The Sacramento Kings' 7-foot center, Brad Miller, who has that type of skill set, had an impressive exhibition season. Miller was 13-for-18 from the field (6-for-7 from three-point range) in 12.2 minutes a game.
Also in the international game, guards penetrate and dish for open jump shots, as opposed to the NBA game that relies more on individual players creating their shots.

In the last two international competitions, the U.S. team played too much like an NBA team, double-teaming inside and trying to fight through screens. The result: countless open jumpers for opponents.
To take advantage of his team's athleticism, versatility and decided advantage in most one-on-one situations, Krzyzewski wants his players switching more on screens and not double-teaming as much. That makes every opponent accounted for at all times.

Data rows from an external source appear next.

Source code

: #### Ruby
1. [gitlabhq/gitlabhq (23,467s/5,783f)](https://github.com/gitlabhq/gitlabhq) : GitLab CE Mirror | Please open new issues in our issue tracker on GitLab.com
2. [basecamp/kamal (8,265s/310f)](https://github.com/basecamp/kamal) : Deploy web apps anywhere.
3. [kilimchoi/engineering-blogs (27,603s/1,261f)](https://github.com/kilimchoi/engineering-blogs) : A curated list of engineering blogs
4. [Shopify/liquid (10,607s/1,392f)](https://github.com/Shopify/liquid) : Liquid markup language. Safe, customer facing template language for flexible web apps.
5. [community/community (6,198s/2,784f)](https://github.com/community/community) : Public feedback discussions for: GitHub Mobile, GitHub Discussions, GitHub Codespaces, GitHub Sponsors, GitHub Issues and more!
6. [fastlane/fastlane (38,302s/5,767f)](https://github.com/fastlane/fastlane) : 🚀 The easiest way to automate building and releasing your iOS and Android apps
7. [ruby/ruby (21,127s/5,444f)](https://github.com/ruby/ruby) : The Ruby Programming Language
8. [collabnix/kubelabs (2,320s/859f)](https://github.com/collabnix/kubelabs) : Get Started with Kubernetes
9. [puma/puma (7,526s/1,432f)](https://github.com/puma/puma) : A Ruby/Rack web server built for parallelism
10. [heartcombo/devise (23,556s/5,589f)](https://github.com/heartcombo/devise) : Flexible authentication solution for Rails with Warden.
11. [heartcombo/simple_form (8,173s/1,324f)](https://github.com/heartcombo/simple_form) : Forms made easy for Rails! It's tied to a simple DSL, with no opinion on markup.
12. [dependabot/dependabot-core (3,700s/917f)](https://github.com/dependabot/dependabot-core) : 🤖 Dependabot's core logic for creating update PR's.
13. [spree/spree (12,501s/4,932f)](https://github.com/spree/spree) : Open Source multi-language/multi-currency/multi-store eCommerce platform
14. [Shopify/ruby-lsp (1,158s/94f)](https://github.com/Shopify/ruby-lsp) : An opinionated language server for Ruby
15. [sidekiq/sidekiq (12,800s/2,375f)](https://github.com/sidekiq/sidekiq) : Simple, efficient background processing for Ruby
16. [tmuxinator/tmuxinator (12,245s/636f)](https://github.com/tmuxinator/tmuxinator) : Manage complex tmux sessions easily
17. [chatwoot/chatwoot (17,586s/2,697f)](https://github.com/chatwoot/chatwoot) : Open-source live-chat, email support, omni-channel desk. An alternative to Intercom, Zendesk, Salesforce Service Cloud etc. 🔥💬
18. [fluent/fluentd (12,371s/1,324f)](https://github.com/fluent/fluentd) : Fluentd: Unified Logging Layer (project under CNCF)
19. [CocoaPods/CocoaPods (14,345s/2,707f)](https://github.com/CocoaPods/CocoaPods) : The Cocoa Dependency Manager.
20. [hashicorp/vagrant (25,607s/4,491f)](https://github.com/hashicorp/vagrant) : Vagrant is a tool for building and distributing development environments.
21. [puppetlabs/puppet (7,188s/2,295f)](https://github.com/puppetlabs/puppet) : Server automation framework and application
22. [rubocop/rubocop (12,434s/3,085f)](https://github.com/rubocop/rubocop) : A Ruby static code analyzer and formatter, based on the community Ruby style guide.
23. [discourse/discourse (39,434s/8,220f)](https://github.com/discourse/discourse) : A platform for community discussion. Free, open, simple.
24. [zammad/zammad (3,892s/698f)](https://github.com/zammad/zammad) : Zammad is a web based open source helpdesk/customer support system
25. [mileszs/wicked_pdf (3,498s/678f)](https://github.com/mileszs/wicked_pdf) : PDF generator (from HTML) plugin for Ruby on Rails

The biggest adjustment, however, "is the physicality of play," says assistant coach Mike D'Antoni of the Phoenix Suns. D'Antoni was a successful European coach before coming to the NBA.
"They can touch. They can hold. They can push. They play the game within the game, and we'll have to adjust to all of that because we're not used to being touched," D'Antoni says.

"Guys are going to have to respond to that and understand how to be clever and play within the game like the other teams do."

The officiating is far different, too. Tim Duncan found that out in Athens when he got into foul trouble in every game. That frustration played a part in his decision not to play this time.

"We'll have to adjust to refereeing, good or bad," D'Antoni adds. "Some days it will be bad against you, and you just have to kind of play through it. It's more of a mental game ... and we're going to have to learn to go with it."

Spreading around the offense
Past U.S. teams were composed of 12 superstars relying on sheer individual skill. Teamwork was lacking without role players or defensive specialists. When things went wrong, there were no options. On the current team, defense has been the key and teamwork a priority.
"We all like playing with each other, and there aren't any ego issues here," Wade says. "The goal is to win and to represent our country in a way that makes everyone proud."

The USA won its five exhibition games by an average of 34.2 points and shot 54.0% from the field in beating Puerto Rico, China, Brazil, Lithuania and South Korea.

Depth is what the USA has over the rest of the world, and Krzyzewski will take advantage of that the team wants to go full throttle at all times. The international game is only 40 minutes compared to 48 in the NBA so, theoretically, no player should have to worry about fatigue.
In the exhibition games, everyone played between 10.3 and 19.8 minutes a game and no one averaged near 20 points a game. The Denver Nuggets' Carmelo Anthony was the leading scorer at 16.8 points, followed by James (15.8) and Wade (12.2). James shot 64.6% from the field and 90.9% from the free throw line.

"Our game plan is to keep the ball moving," Anthony says. "We have five guys out there who can score and can shoot from anywhere on the court, so I don't think we have to take a contested shot."

Because of the depth, Krzyzewski has focused on defense, often applying full-court pressure to force turnovers and make it a transition game. That strategy resulted in 25 turnovers a game by opponents in the exhibitions.
Offensively, play has been free-flowing. Krzyzewski has allowed the players to use their creativity, as long as they play defense and rebound.
"Our guys have really grown together as a team," Krzyzewski says. "They're a good group of guys and no ego is bigger than the team. I think we're ready to take the next step."